Illustration By Richard Downs

The foundation of this dream is the log of customer accesses maintained by Web servers. A sequence of page hits might look something like this: Page A => Page B => Page C => Page D => Page C => Page B => Page F => Page G. Or more explicitly: Login => Register => Product Description => Purchase.

By analyzing customer paths through the data, vendors hope to personalize the interactions that customers and prospects have with them. Companies will customize the home page each customer sees, the responses to requests, and the recommendations of items to purchase. If you're a customer of Amazon.com Inc., you may already have noticed such personalization. Vendors can also generate a list of related products.

The business benefits of this customer intelligence are potentially enormous. The number of people who come to a site and purchase will increase, and the average amount per purchase will rise, resulting in a dramatic increase in profitability--that's the dream, at least.

The reality is that achieving this goal is difficult and expensive--but it's not impossible. First, to be of any use at all, clickstream data requires enormous amounts of labor-intensive pre-processing. Even then, extracting meaning is still difficult. Second, many customers are reluctant to have vendors track what they do. Their concern is so great that the government is actively considering privacy regulation to limit Web tracking.

To understand the special challenges of clickstream analysis, let's examine the issues in the context of the data-mining process. Data mining uses a variety of data analysis tools to discover patterns and relationships in data that may be used to make accurate predictions. It's through data mining that companies can build the most effective models of their customers and prospects.

The seven steps in this process are:

  • Define the business problem

  • Build data-mining database

  • Explore data

  • Prepare data for modeling

  • Build model

  • Evaluate model

  • Act on the results.

    When defining the business problem, you must be specific about what you want to accomplish. Typical goals might include improving the design of a Web site by identifying the paths people take to arrive at a purchase; detecting problems such as pages that that are never accessed; suggesting strategies for increasing market basket size or increasing the conversion rate (turning visitors into purchasers).

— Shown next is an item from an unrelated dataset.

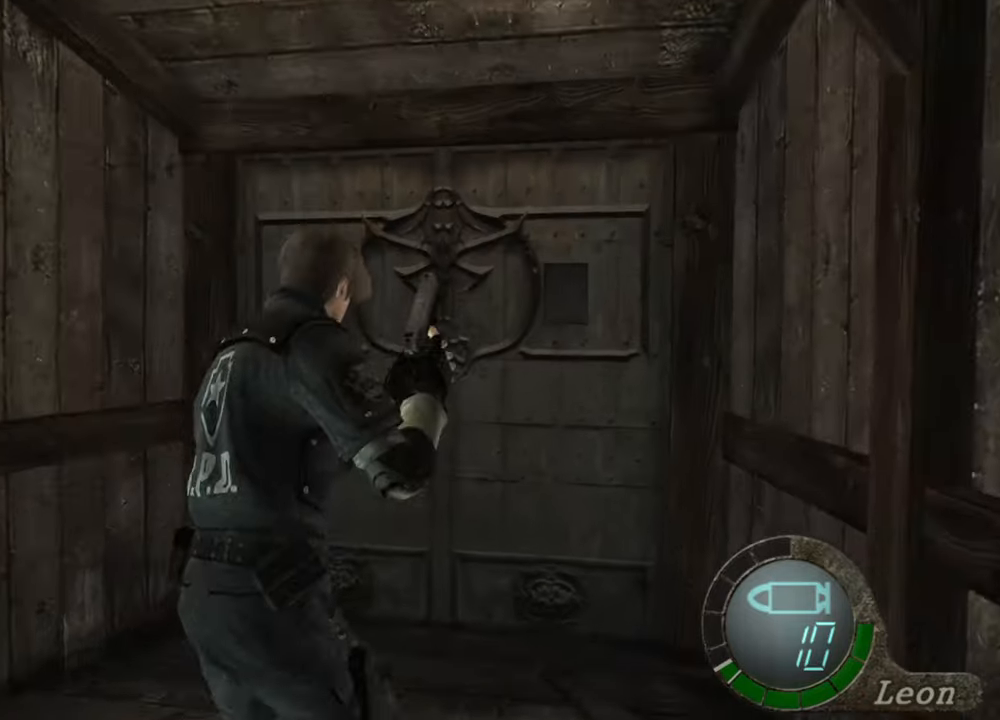
{"keys": ["e", "shift", "w"], "mouse": [], "events": [[134, "e", "up"], [167, "e", "down"], [267, "e", "up"], [334, "e", "down"]]}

    Building the data-mining database, exploring the data, and preparing it for modeling are the most time-consuming. For clickstream data, these tasks are particularly arduous, consuming 80% to 95% of a project's time and resources.

    These are the key steps in building a data-mining database:

  • Integrate logs

  • Remove extraneous items from log

  • Identify users and sessions

  • Complete paths

  • Identify transactions

  • Integrate with other data.

    First, the raw clickstream data from Web-server access logs must be consolidated from multiple servers and turned into usable records. This is difficult because the pages visited by one individual are usually randomly buried in a mass of other pages, perhaps separated by hundreds or thousands of references to other pages. The common log format files or extended common log files are typically used by the Web server to keep track of the requests that occur at a Web site. The fields available in extended common log files include: host, date/time, request, status, bytes, referring page, and browser type. The actual record would look something like this:

    151.196.31.32--[11/Oct/2000: 00:10:14-0400] "GET /publictn. htm HTTP/1.0" 200 5896 "http://www. twocrows.com/index.htm" "Mozilla/4.0 (compatible; MSIE 4.01; Windows 95)"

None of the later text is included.